▶ **REQUIRED ACTION**:
Here is the task for the listing below: output exactly the lines from the one containing "left back paw: (200, 271)" through the one containing "left elbow: (463, 340)", and leave out the pictures.

[INPUT DATA]

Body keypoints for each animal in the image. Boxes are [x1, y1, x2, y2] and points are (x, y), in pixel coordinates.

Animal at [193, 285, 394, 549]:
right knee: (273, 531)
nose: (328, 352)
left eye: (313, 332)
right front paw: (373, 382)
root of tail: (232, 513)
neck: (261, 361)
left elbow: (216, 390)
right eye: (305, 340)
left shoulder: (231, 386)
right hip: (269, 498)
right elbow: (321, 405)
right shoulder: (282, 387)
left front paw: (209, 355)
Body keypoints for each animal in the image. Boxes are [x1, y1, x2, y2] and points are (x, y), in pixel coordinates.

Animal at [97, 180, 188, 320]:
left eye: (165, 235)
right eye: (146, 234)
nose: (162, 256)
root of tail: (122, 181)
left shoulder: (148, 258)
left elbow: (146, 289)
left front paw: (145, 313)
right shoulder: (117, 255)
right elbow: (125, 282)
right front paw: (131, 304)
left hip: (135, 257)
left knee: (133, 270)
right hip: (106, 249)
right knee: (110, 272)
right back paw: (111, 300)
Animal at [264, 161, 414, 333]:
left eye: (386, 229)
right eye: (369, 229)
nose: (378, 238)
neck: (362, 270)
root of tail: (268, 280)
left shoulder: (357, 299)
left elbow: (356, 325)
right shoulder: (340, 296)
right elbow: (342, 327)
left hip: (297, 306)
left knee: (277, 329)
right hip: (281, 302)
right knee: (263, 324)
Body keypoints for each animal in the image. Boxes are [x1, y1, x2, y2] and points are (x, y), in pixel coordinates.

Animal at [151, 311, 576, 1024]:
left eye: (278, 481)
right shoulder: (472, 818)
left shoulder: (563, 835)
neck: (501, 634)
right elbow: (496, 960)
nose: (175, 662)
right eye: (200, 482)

[/INPUT DATA]
[INPUT DATA]

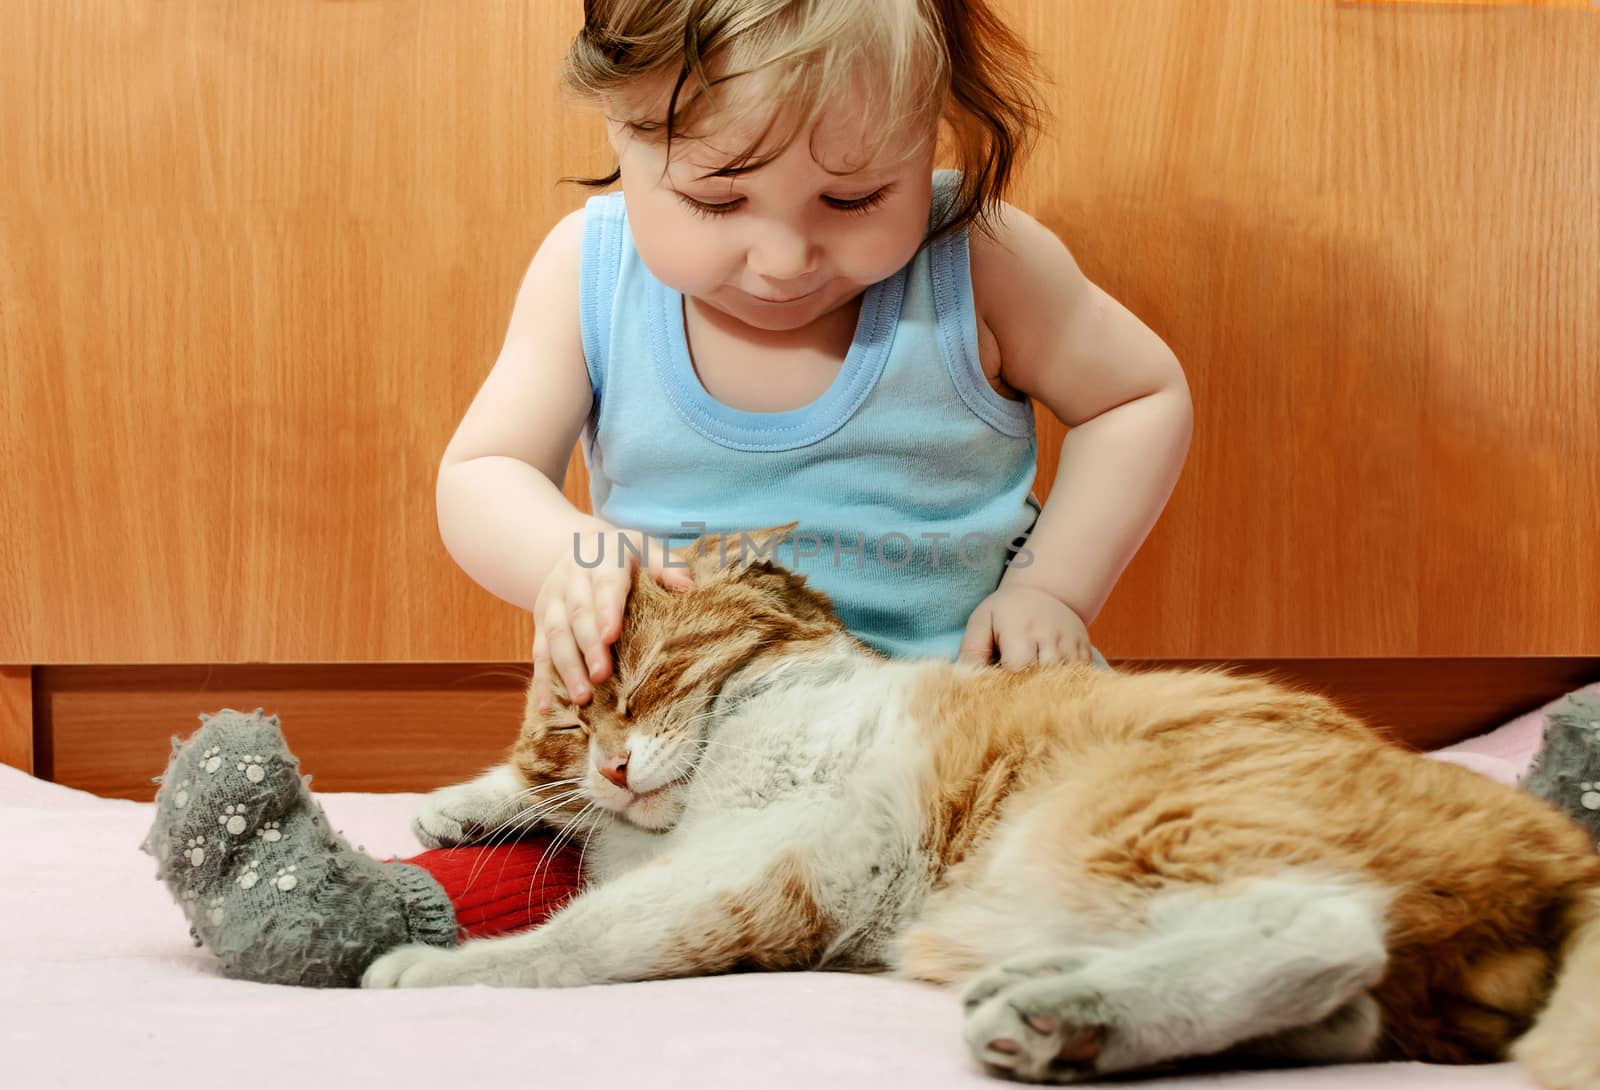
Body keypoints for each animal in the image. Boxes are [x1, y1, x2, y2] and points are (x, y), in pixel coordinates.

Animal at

[/INPUT DATA]
[INPUT DATA]

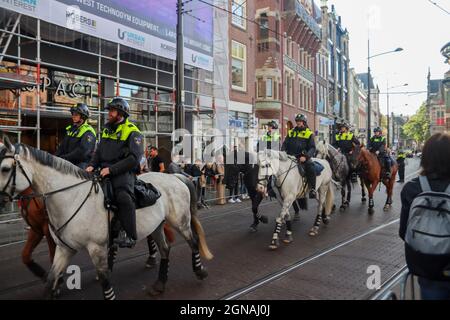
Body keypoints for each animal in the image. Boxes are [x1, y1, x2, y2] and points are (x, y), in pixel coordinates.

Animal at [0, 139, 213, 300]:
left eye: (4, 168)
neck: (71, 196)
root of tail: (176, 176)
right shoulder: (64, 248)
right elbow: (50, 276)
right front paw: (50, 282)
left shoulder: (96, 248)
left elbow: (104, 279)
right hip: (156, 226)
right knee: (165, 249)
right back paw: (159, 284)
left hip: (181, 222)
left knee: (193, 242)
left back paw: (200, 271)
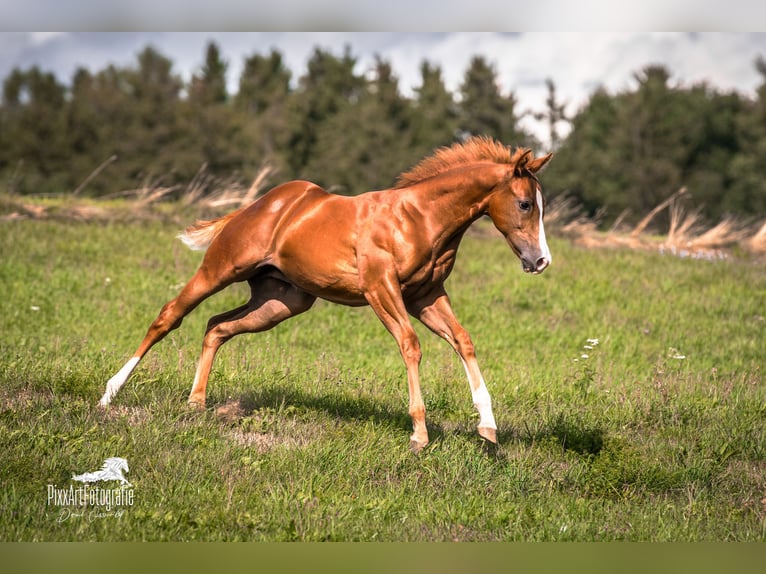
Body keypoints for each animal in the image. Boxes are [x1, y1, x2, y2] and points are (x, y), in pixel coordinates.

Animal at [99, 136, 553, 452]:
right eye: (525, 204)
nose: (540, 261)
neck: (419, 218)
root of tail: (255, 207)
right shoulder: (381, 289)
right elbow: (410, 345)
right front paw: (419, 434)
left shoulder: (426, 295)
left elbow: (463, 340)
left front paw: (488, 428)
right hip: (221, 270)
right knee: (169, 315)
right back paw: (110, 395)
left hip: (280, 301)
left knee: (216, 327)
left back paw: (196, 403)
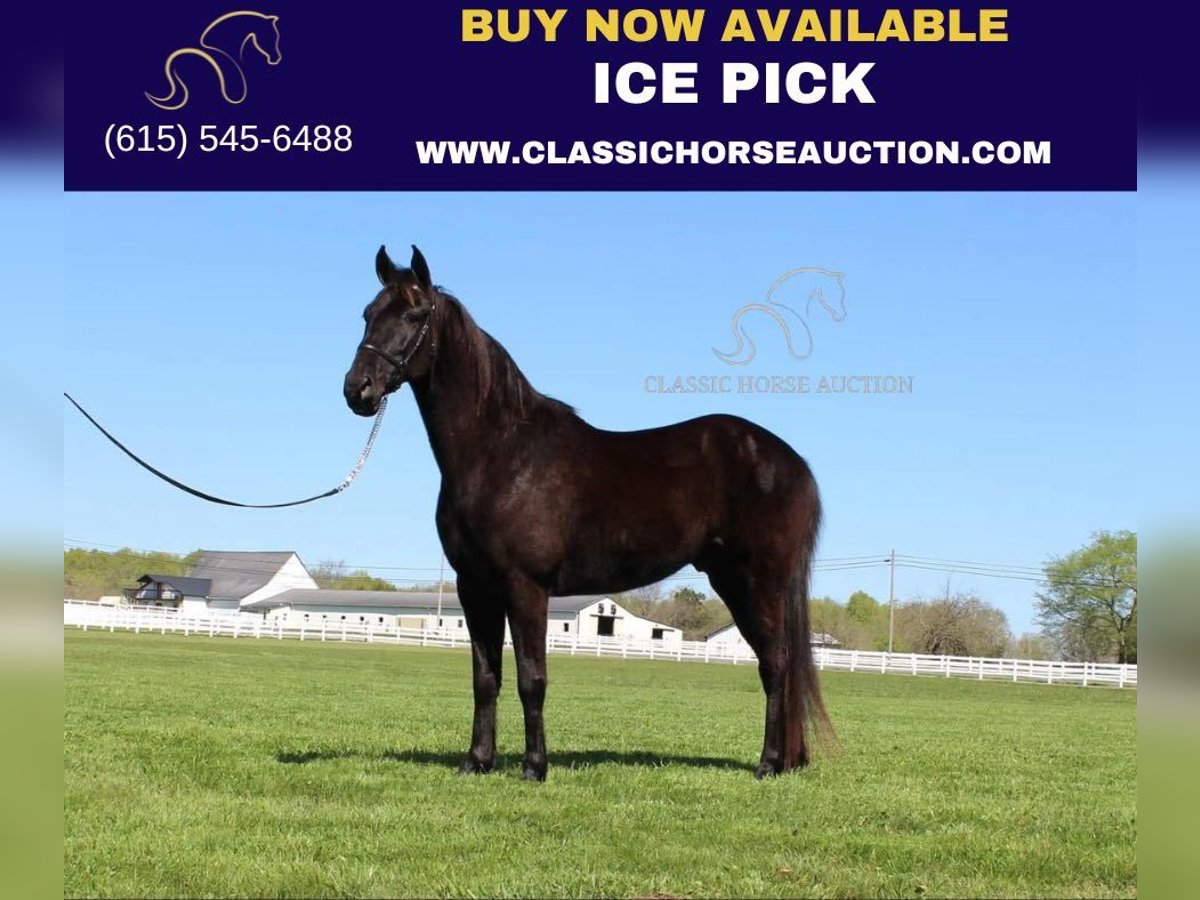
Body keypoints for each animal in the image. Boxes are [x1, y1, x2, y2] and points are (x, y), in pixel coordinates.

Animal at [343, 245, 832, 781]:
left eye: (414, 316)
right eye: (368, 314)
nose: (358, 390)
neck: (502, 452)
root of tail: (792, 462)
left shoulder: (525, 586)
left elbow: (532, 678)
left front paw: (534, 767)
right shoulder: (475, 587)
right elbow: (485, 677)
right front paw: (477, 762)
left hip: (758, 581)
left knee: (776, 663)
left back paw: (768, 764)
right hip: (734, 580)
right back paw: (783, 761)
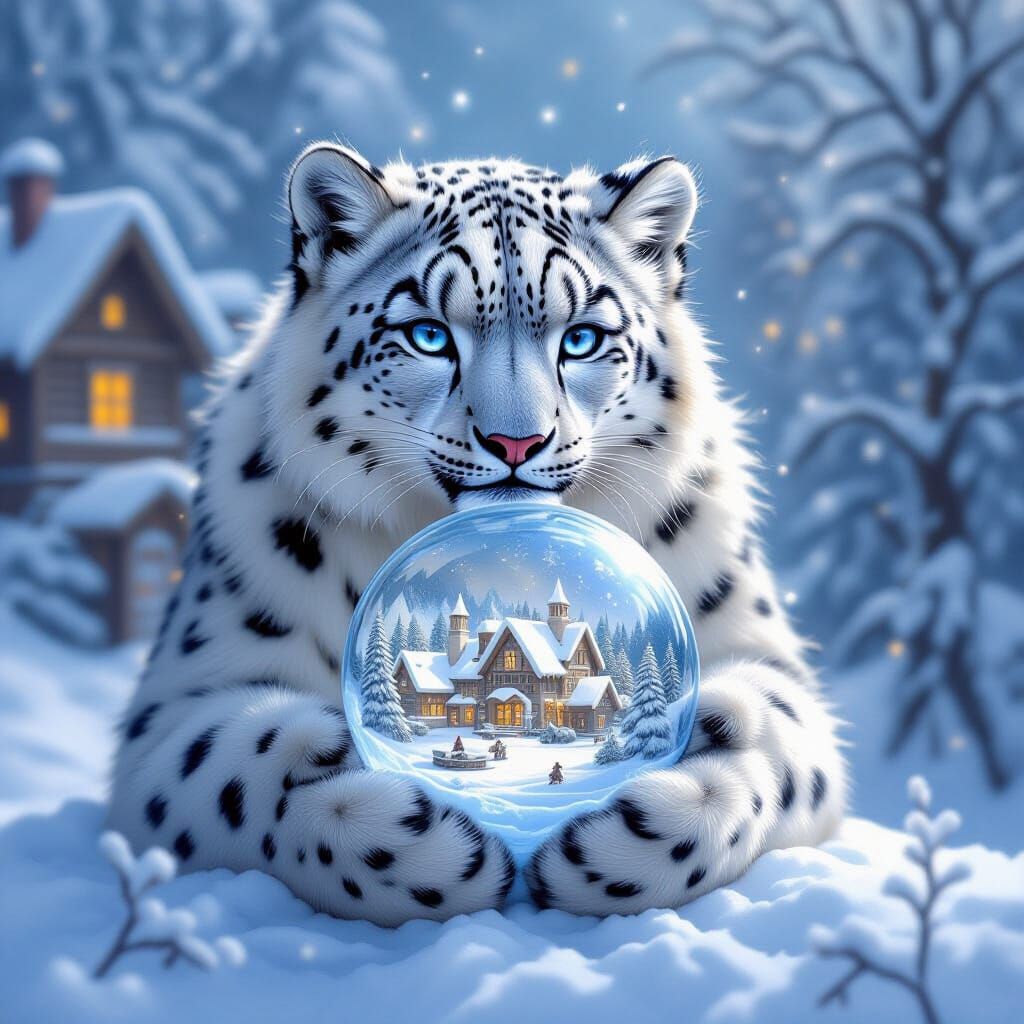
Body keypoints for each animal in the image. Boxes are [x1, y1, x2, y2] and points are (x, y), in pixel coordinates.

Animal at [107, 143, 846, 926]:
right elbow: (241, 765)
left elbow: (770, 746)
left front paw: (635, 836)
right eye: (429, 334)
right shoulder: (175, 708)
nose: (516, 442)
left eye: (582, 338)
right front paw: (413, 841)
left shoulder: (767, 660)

[/INPUT DATA]

▶ **ANSWER TO THE PROBLEM**:
left back paw: (200, 271)
Body keypoints for each animal in the image. Boxes are [x1, y1, x2, y2] and points are (x, y), in pixel coordinates.

Animal at [99, 136, 553, 452]:
right eye: (525, 204)
nose: (540, 261)
neck: (419, 218)
root of tail: (255, 207)
right shoulder: (381, 289)
right elbow: (410, 345)
right front paw: (419, 434)
left shoulder: (426, 295)
left elbow: (463, 340)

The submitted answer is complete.